Carson is viewed as an expert on the national MG scene as well. Arkansas hosted the International MG conference in 2007 to rave reviews. This year’s conference is an Alaskan cruise, for which the Arkansas team has coordinated speakers and excursions while the Washington state organization has handled the logistics. Another perk of being an Arkie MG are the annual international trips Carson leads to such memorable locations as Costa Rica, Ireland and Italy.
In her spare time, she loves to cook, read, and yes, garden. She and her husband Clay have been in a supper club for more than 20 years. During the early school years of her two children, Carson was a Scout leader, served on the PTA and was a room mom. Now adults, both live in the Little Rock area.

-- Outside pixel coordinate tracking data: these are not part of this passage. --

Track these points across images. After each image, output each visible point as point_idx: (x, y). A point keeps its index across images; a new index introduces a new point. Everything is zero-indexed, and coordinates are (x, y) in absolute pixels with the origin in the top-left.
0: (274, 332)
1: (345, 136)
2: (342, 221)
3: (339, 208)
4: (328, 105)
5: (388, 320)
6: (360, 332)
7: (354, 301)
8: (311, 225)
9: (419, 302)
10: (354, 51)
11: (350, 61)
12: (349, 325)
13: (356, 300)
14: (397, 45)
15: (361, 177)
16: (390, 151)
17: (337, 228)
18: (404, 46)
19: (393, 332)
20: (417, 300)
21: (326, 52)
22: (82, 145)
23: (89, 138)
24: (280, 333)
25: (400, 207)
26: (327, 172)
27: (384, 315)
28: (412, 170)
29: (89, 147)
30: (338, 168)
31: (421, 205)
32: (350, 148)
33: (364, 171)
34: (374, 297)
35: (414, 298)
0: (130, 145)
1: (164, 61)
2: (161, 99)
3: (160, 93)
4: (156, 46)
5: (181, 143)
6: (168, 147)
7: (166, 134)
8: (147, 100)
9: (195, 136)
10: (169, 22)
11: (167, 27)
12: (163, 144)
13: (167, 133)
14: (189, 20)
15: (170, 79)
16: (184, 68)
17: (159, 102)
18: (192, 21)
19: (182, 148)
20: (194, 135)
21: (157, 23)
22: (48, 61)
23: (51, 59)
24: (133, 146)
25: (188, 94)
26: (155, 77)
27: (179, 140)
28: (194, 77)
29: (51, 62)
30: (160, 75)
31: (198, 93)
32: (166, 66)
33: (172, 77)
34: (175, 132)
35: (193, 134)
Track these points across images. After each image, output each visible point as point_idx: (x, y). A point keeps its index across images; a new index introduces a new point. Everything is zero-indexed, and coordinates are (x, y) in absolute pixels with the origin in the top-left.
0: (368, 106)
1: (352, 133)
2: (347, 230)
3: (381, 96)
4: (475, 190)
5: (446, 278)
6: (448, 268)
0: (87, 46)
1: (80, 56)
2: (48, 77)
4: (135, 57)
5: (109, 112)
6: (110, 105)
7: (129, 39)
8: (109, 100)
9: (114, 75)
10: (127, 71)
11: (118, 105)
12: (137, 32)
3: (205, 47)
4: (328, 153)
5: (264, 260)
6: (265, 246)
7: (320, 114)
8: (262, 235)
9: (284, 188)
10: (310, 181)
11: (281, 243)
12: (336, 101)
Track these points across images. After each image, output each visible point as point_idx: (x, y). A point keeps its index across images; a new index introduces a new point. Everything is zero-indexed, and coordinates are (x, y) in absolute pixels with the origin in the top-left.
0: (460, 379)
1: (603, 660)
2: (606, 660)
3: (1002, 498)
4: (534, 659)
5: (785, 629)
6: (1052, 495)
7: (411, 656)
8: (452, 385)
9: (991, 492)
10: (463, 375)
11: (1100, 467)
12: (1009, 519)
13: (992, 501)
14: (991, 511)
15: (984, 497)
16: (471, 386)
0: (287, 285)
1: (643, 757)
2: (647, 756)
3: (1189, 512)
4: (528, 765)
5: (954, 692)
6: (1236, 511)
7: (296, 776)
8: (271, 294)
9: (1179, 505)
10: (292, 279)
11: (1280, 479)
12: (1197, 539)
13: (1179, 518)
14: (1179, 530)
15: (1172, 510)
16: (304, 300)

While all 50 states and the Canadian provinces have an MG program in place, I’m a bit prejudiced in saying that Arkansas’ program thrives by providing leadership through advanced training classes for MGs and community training at the local and state level. Wherever she lands, her first task is to take photos for her daily blog, In the Garden with Janet Carson, a blog about gardening in Arkansas: http://uofacesmg.wordpress.com. She’s currently featuring two mystery plants of the day to be identified the following day. She promises that the reader will learn at least 100 plants by the end of the contest.

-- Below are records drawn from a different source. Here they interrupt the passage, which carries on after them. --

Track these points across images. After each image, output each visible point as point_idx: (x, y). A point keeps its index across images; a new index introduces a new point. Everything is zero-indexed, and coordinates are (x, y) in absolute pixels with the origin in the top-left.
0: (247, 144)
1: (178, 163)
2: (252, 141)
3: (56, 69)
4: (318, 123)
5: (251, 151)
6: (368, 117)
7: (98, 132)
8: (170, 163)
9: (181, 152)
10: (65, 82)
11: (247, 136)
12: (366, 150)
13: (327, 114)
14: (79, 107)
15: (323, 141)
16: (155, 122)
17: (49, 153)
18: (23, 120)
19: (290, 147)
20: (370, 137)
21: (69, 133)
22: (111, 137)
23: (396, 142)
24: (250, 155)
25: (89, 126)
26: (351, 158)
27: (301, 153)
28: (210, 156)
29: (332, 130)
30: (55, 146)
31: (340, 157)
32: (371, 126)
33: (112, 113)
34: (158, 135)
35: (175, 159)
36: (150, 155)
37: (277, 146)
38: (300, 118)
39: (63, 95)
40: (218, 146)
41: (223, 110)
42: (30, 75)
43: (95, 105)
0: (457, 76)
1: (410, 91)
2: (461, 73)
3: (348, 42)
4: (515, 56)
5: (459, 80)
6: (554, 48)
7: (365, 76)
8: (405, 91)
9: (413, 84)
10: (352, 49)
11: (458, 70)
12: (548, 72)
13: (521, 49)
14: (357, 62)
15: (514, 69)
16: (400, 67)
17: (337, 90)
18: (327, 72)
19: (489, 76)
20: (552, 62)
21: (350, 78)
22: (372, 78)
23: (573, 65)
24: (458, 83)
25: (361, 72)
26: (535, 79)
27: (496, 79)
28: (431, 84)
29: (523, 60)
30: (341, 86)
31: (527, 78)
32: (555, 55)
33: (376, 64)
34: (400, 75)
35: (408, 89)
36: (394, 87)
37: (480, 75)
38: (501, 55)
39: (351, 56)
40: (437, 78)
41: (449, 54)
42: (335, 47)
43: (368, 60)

Whether it has been training Master Gardeners, giving advice to weekend gardeners or lecturing plant lovers at the garden events, Janet Carson has spent a career teaching the how-to of horticulture. Her knowledge clearly defines her as an expert, and her passion for sharing her knowledge makes her accessible to the novice and the practiced gardener.
A Conway resident, Jan Spann has been gardening for 20-plus years and has been involved with the Faulkner County Master Gardeners for 11 years. She and her husband, Randy, have five children and eight grandchildren.